Task prompt => Word for word, restate the lines of the data below between those holding "left knee: (416, 282)" and "right back paw: (354, 474)", inclusive; pictures do not belong in the copy.

════════════════

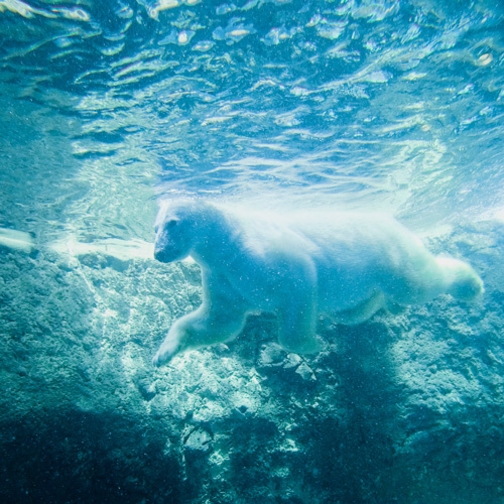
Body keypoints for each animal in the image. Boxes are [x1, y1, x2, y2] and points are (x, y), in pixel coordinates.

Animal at [151, 198, 484, 366]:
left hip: (388, 254)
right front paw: (162, 354)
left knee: (416, 282)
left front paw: (314, 344)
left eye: (173, 223)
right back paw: (382, 306)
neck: (228, 242)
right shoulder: (225, 278)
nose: (158, 253)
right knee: (356, 308)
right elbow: (219, 321)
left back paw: (471, 284)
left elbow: (298, 280)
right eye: (155, 227)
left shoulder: (257, 256)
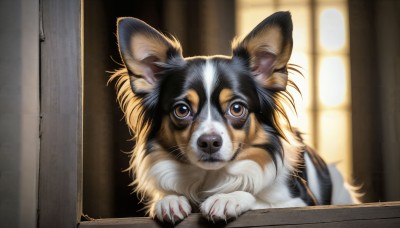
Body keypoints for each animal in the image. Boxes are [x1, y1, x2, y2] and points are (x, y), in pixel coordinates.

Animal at [110, 11, 360, 224]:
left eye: (237, 108)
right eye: (181, 110)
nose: (210, 142)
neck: (212, 177)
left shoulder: (301, 203)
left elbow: (258, 199)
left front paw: (228, 198)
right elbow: (167, 196)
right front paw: (168, 200)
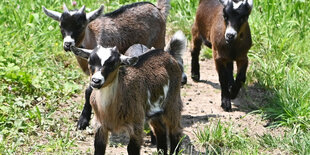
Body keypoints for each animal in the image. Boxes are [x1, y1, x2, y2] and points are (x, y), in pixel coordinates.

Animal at [42, 0, 171, 130]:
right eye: (61, 26)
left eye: (81, 26)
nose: (67, 44)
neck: (93, 37)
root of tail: (158, 9)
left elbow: (89, 91)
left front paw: (83, 120)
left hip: (159, 41)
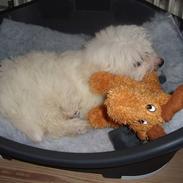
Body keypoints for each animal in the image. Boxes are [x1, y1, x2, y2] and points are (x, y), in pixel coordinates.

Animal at [0, 25, 164, 142]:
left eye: (149, 49)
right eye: (138, 63)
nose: (161, 62)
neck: (89, 67)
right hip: (40, 102)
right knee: (53, 126)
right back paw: (78, 126)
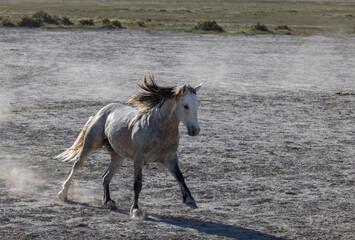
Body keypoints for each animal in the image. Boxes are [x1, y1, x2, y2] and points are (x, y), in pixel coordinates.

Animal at [55, 73, 200, 219]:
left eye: (197, 105)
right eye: (186, 106)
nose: (195, 130)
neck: (159, 128)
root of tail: (103, 110)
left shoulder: (170, 158)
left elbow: (180, 176)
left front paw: (190, 200)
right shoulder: (138, 159)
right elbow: (137, 184)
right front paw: (135, 210)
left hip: (118, 157)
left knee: (106, 176)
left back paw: (109, 201)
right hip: (90, 144)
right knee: (77, 164)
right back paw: (63, 194)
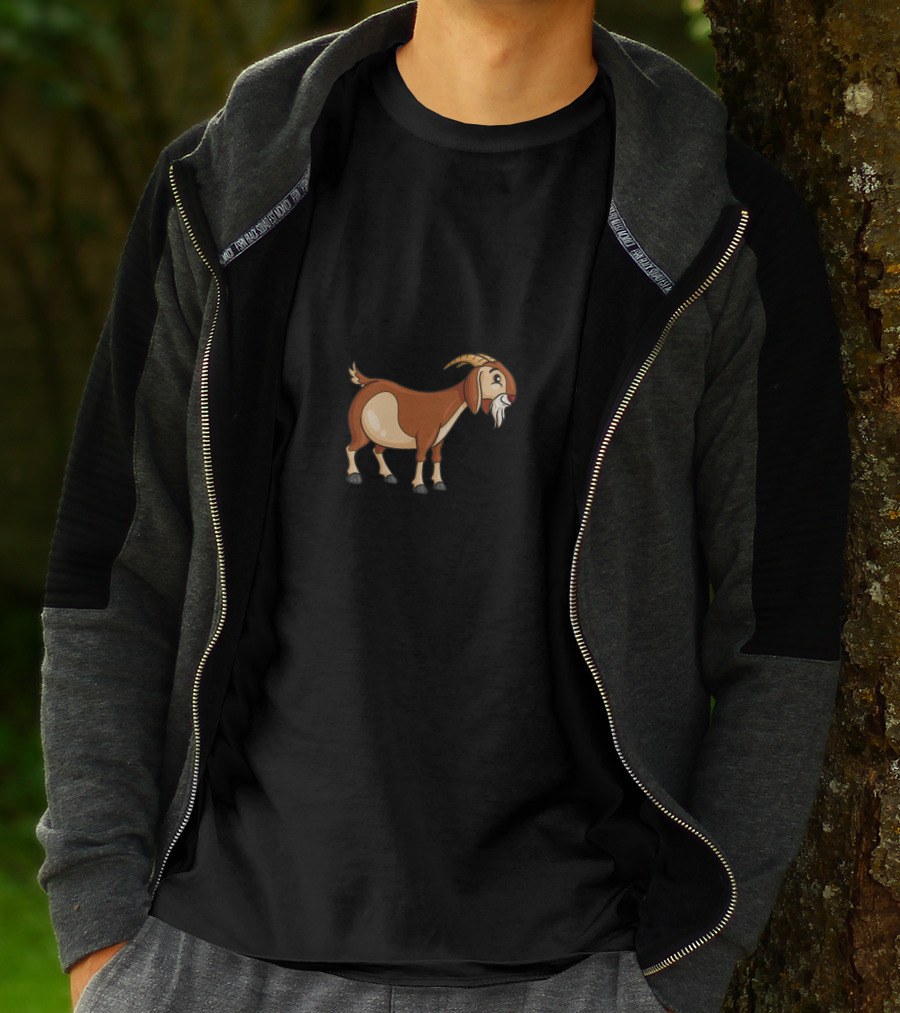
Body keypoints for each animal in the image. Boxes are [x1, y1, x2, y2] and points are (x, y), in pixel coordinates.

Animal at [345, 353, 517, 493]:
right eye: (497, 378)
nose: (512, 398)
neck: (445, 405)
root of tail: (368, 384)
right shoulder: (425, 436)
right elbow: (421, 457)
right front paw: (419, 485)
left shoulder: (439, 440)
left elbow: (437, 458)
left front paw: (439, 483)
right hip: (359, 429)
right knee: (351, 448)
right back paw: (354, 474)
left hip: (384, 436)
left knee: (377, 450)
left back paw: (388, 475)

════════════════

Task result =>
left knee: (416, 282)
left front paw: (314, 344)
left eye: (173, 223)
right back paw: (382, 306)
neck: (228, 242)
right shoulder: (225, 278)
nose: (158, 253)
right knee: (356, 308)
right elbow: (219, 321)
left back paw: (471, 284)
left elbow: (298, 280)
right eye: (155, 227)
left shoulder: (257, 256)
Body keypoints for each animal in the image. Boxes are [x1, y1, x2, y2] and points are (x, y), in pixel coordinates.

Animal at [110, 11, 360, 224]:
left eye: (237, 108)
right eye: (181, 110)
nose: (210, 142)
neck: (212, 177)
left shoulder: (301, 203)
left elbow: (258, 199)
left front paw: (228, 198)
right elbow: (167, 196)
right front paw: (168, 200)
Body keypoints for each animal in the image. Boxes are [x1, y1, x2, y2] and points are (x, y), in pixel coordinates.

Animal at [42, 0, 171, 130]:
right eye: (61, 26)
left eye: (81, 26)
nose: (67, 44)
neck: (93, 37)
root of tail: (158, 9)
left elbow: (89, 91)
left front paw: (83, 120)
left hip: (159, 41)
Body keypoints for each animal in the image. Boxes are [x1, y1, x2, y2] and points are (x, y), in pixel coordinates.

Animal at [0, 25, 164, 142]:
left eye: (149, 49)
right eye: (138, 63)
nose: (161, 62)
neck: (89, 67)
right hip: (40, 102)
right knee: (53, 126)
right back paw: (78, 126)
Body keypoints for each animal in the image. Boxes are [x1, y1, x2, y2] and points are (x, y), in pixel coordinates.

Animal at [55, 73, 200, 219]:
left eye: (197, 105)
right eye: (186, 106)
nose: (195, 130)
neck: (159, 128)
root of tail: (103, 110)
left shoulder: (170, 158)
left elbow: (180, 176)
left front paw: (190, 200)
right shoulder: (138, 159)
right elbow: (137, 184)
right front paw: (135, 210)
left hip: (118, 157)
left knee: (106, 176)
left back paw: (109, 201)
right hip: (90, 144)
right knee: (77, 164)
right back paw: (63, 194)
Body keypoints for each animal in the image. Boxes are [x1, y1, x2, y2] and points are (x, y), in pixel coordinates.

Animal at [345, 353, 517, 493]:
right eye: (497, 378)
nose: (512, 398)
neck: (445, 405)
root of tail: (368, 384)
right shoulder: (425, 436)
right elbow: (421, 457)
right front paw: (419, 485)
left shoulder: (439, 440)
left elbow: (437, 458)
left front paw: (439, 483)
right hip: (359, 429)
right knee: (351, 448)
right back paw: (354, 474)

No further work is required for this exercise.